▶ [Text segment]:
○ ○ ○
Let $K\subseteq L$ be fields. Suppose $\alpha,\beta\in L$ are algebraic elements over $K$ of degrees $p,q$ respectively, where $p$ and $q$ are distinct primes. Show that $\alpha+\beta$ is algebraic over $K$ with degree $pq$.

I have shown that $\alpha+\beta$ is algebraic over $K$, but I am having trouble showing that the degree is $pq$. I have previously shown that $[K(\alpha,\beta):K]=pq$, so I have been trying to use this result. I thought that if I could show that $K(\alpha,\beta)=K(\alpha+\beta)$ then I'd be done. To show this I first noted that clearly $K(\alpha+\beta)\subseteq K(\alpha,\beta)$. Then we have $$pq=[K(\alpha,\beta):K]=[K(\alpha,\beta):K(\alpha+\beta)][K(\alpha+\beta):K]$$ so that $[K(\alpha+\beta):K]=1,p,q,pq$. I tried looking at the cases when it is equal to $1,p,q$ and deriving a contradiction, but have been unsuccessful.
○ ○ ○
▶ [Collected data]:
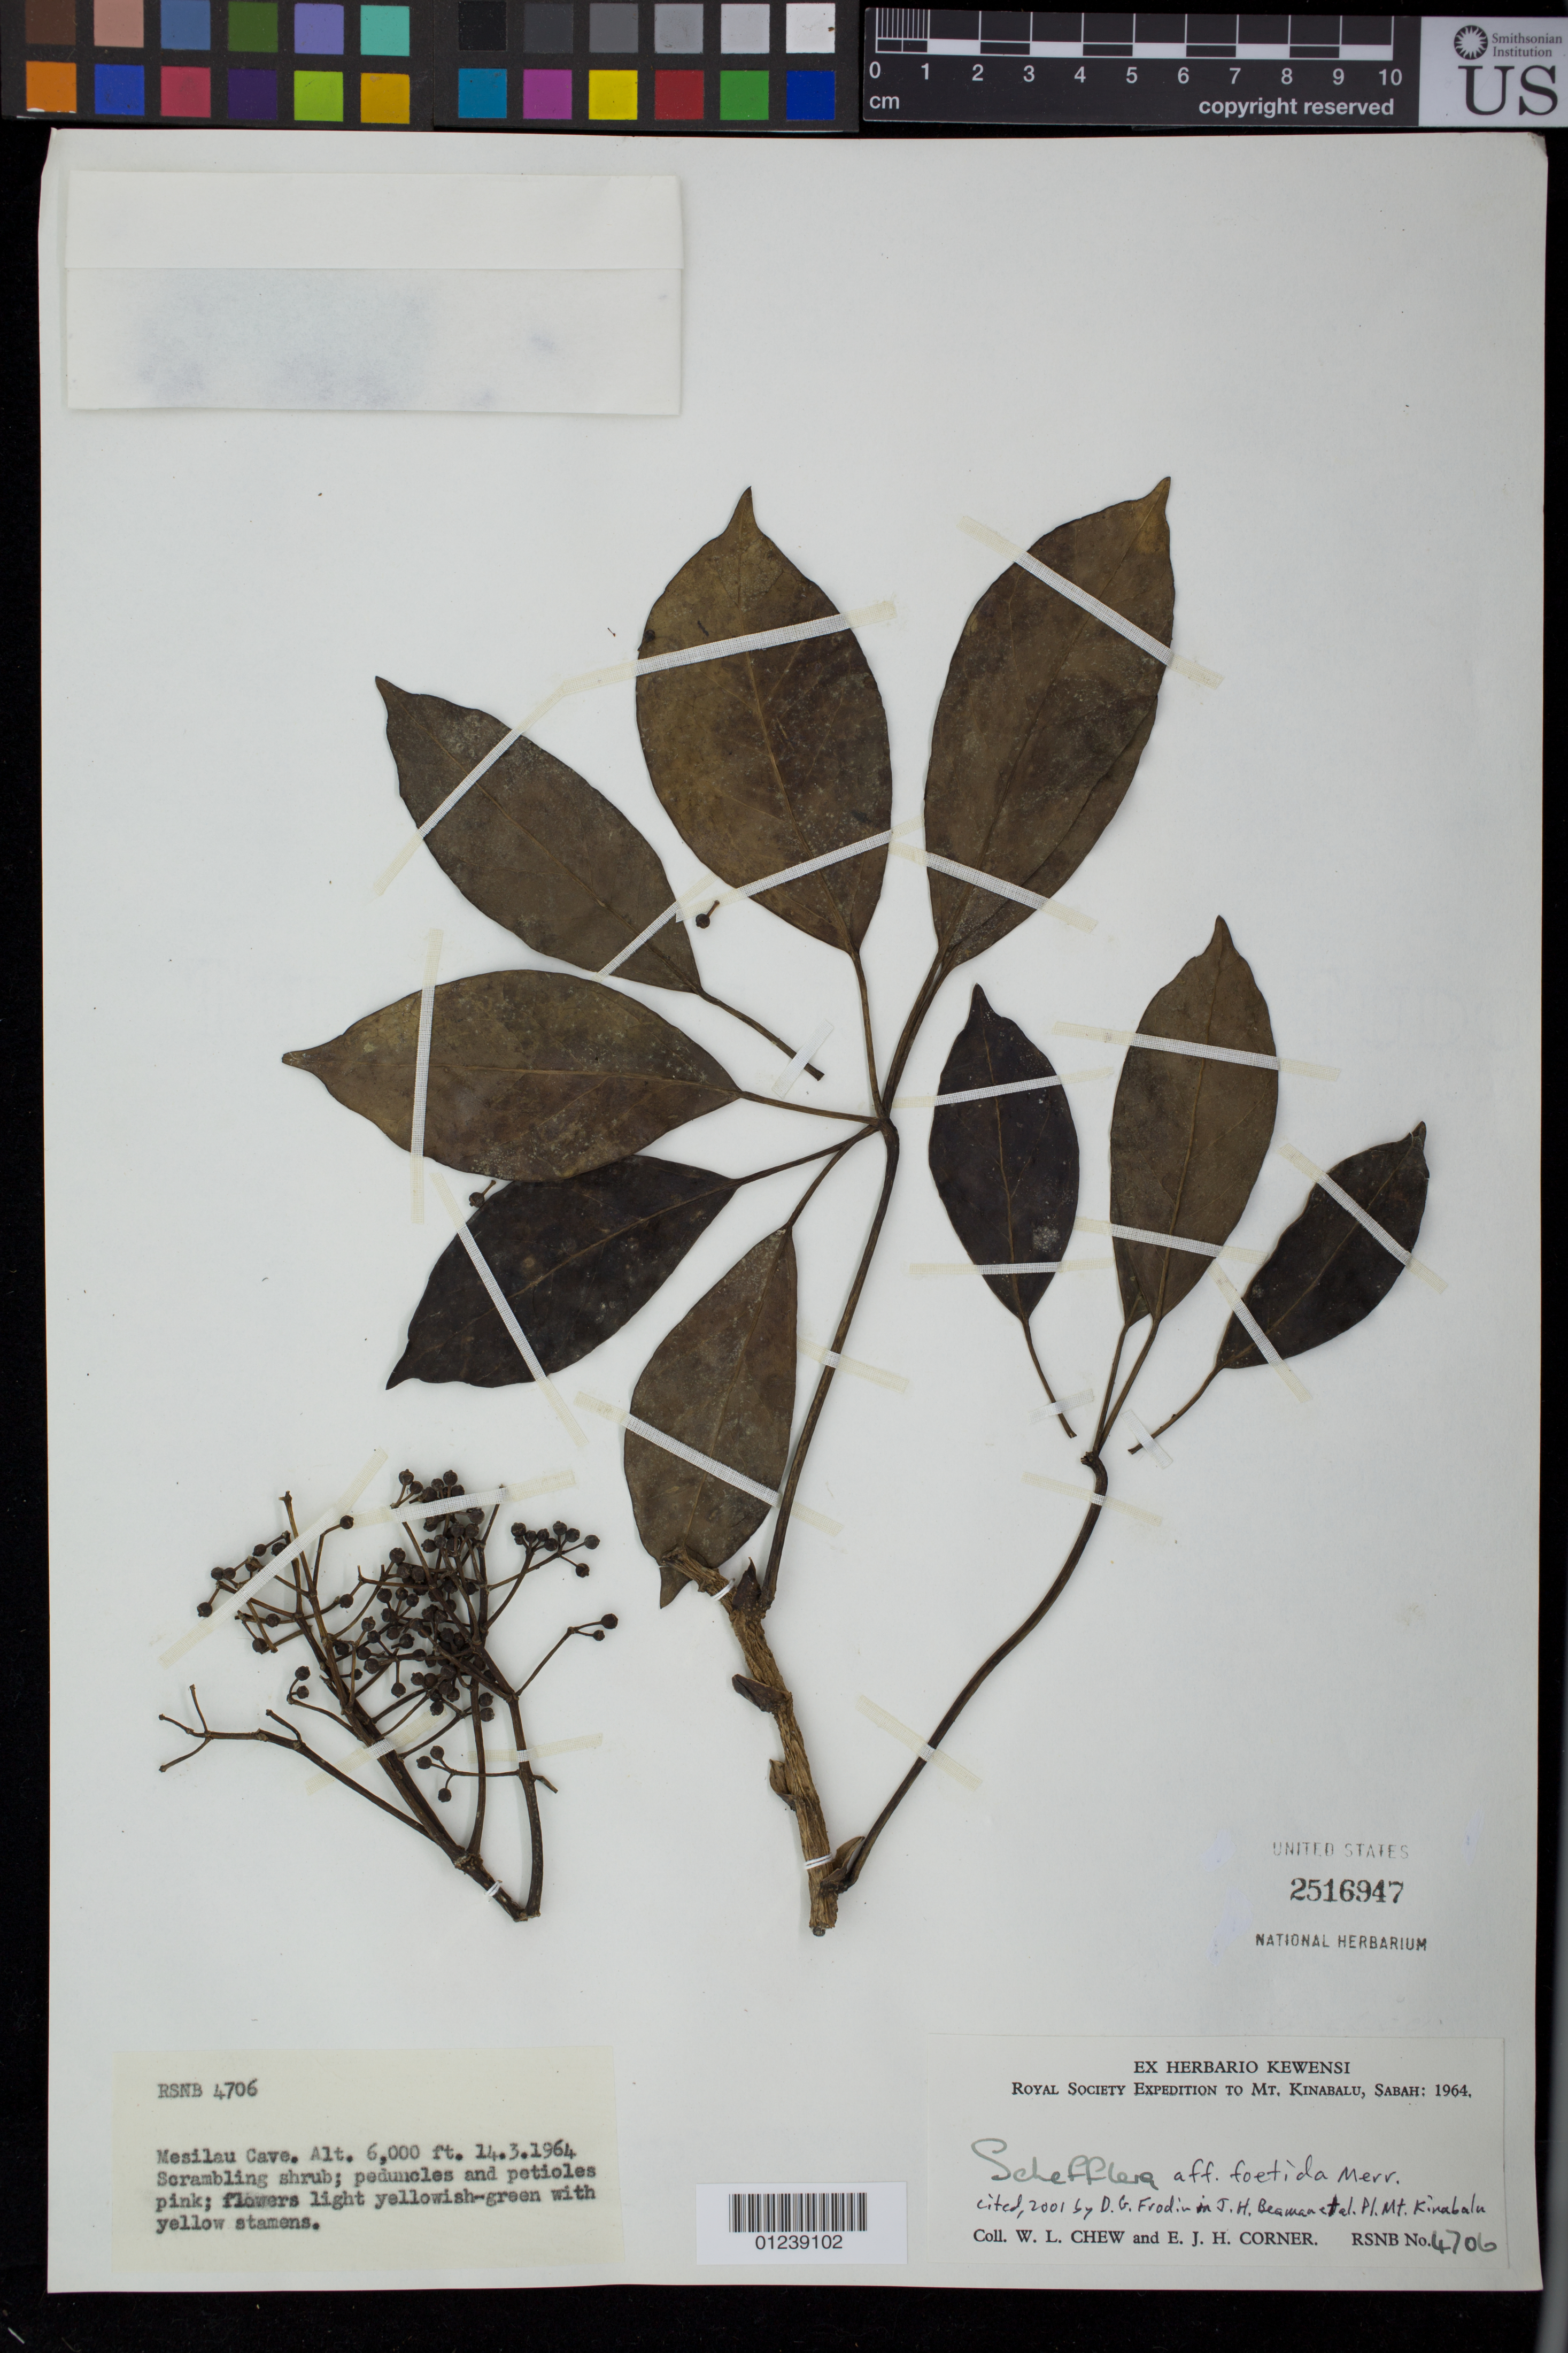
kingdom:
○ ○ ○
▶ [Written request 1]:
Answer these from the field-extension post:
(a) What are the degrees of α and β over K?
(b) What value had the poster already found for [K(α,β):K]?
(c) Which values did the poster conclude [K(α+β):K] could take?
▶ [Written request 2]:
Give the field-extension post from "Let $K\subseteq L$" to "have been unsuccessful." again, renaming "contradiction" to "inconsistency".

▶ [Expected answer 1]:
(a) p and q, which are distinct primes.
(b) pq.
(c) 1, p, q, or pq.

▶ [Expected answer 2]:
Let $K\subseteq L$ be fields. Suppose $\alpha,\beta\in L$ are algebraic elements over $K$ of degrees $p,q$ respectively, where $p$ and $q$ are distinct primes. Show that $\alpha+\beta$ is algebraic over $K$ with degree $pq$.

I have shown that $\alpha+\beta$ is algebraic over $K$, but I am having trouble showing that the degree is $pq$. I have previously shown that $[K(\alpha,\beta):K]=pq$, so I have been trying to use this result. I thought that if I could show that $K(\alpha,\beta)=K(\alpha+\beta)$ then I'd be done. To show this I first noted that clearly $K(\alpha+\beta)\subseteq K(\alpha,\beta)$. Then we have $$pq=[K(\alpha,\beta):K]=[K(\alpha,\beta):K(\alpha+\beta)][K(\alpha+\beta):K]$$ so that $[K(\alpha+\beta):K]=1,p,q,pq$. I tried looking at the cases when it is equal to $1,p,q$ and deriving a inconsistency, but have been unsuccessful.